What is the foundation for our love of hospitality? Ephesians 2:11-22 explains God’s great love and kindness to those who were strangers to God’s covenants and promises, those with no hope and without God. Verses 13-19 crescendo with Christ’s work to take strangers and foreigners and to make them “fellow citizens with the saints and of the household of God.” Being in Christ Jesus and reconciled to God, they are brought near through the blood of the cross and are made part of God’s family. Because of God’s abundant charity lavished on us, we, the strangers brought home to God, are motivated and empowered to extend hospitality to others.

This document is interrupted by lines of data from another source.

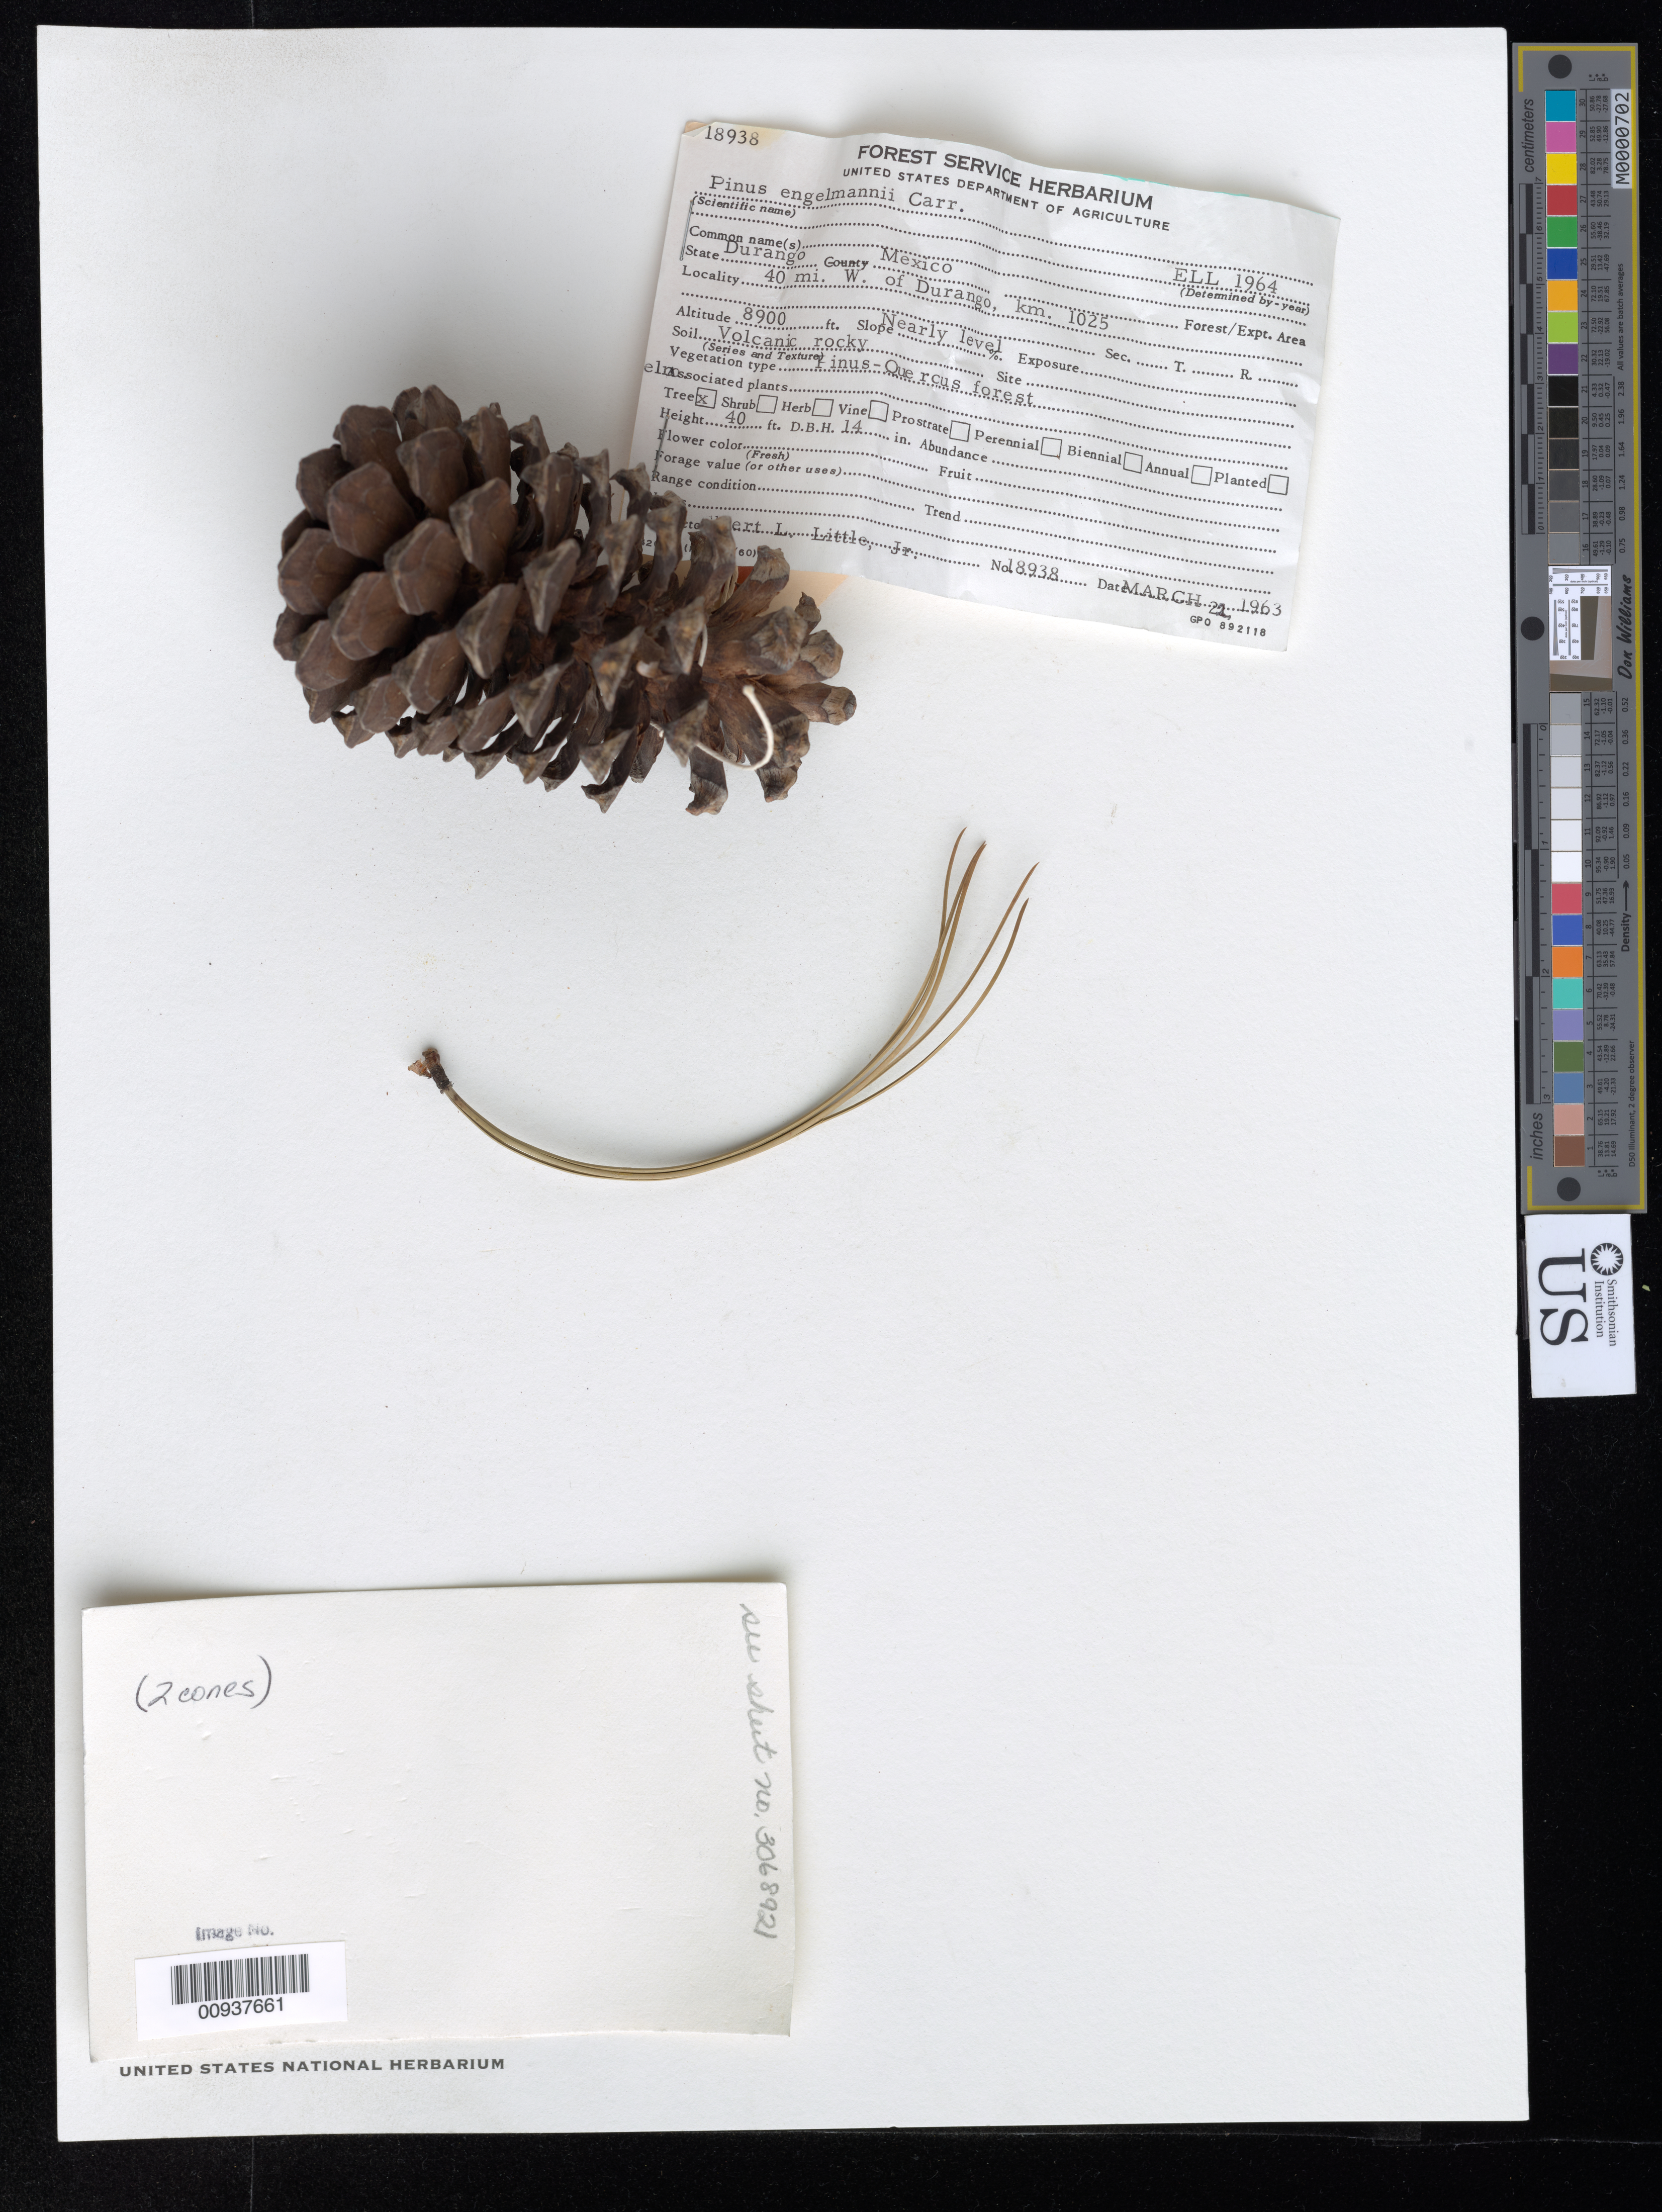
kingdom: Plantae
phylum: Tracheophyta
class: Pinopsida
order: Pinales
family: Pinaceae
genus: Pinus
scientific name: Pinus engelmannii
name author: Carrière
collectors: E. L. Little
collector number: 18938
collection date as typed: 22 Mar 1963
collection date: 1963-03-22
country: Mexico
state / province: Durango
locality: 40 mi. W of Durango, km. 1025.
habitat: Pinus-Quercus forest. Slope nearly level. Soil volcanic rocky.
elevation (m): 2713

Not only do hospitality opportunities abound in the Scriptures, but they abound in Christian history. The homes of Martin Luther, John Welsh, Thomas Chalmers, Charles Spurgeon, and Francis Schaeffer were often filled with guests and students. In the home, at the dinner table, and in evening conversations, these great men helped the younger generation work out the great theological concerns of their days. John Bunyan in Pilgrim’s Progress describes the sweet hospitality and spiritual benefit of the Interpreter’s House and the House Beautiful.
What encouragement for 21st century Christians to intentionally, passionately, and safely embrace hospitality for their enjoyment and mutual good and for the glory of God!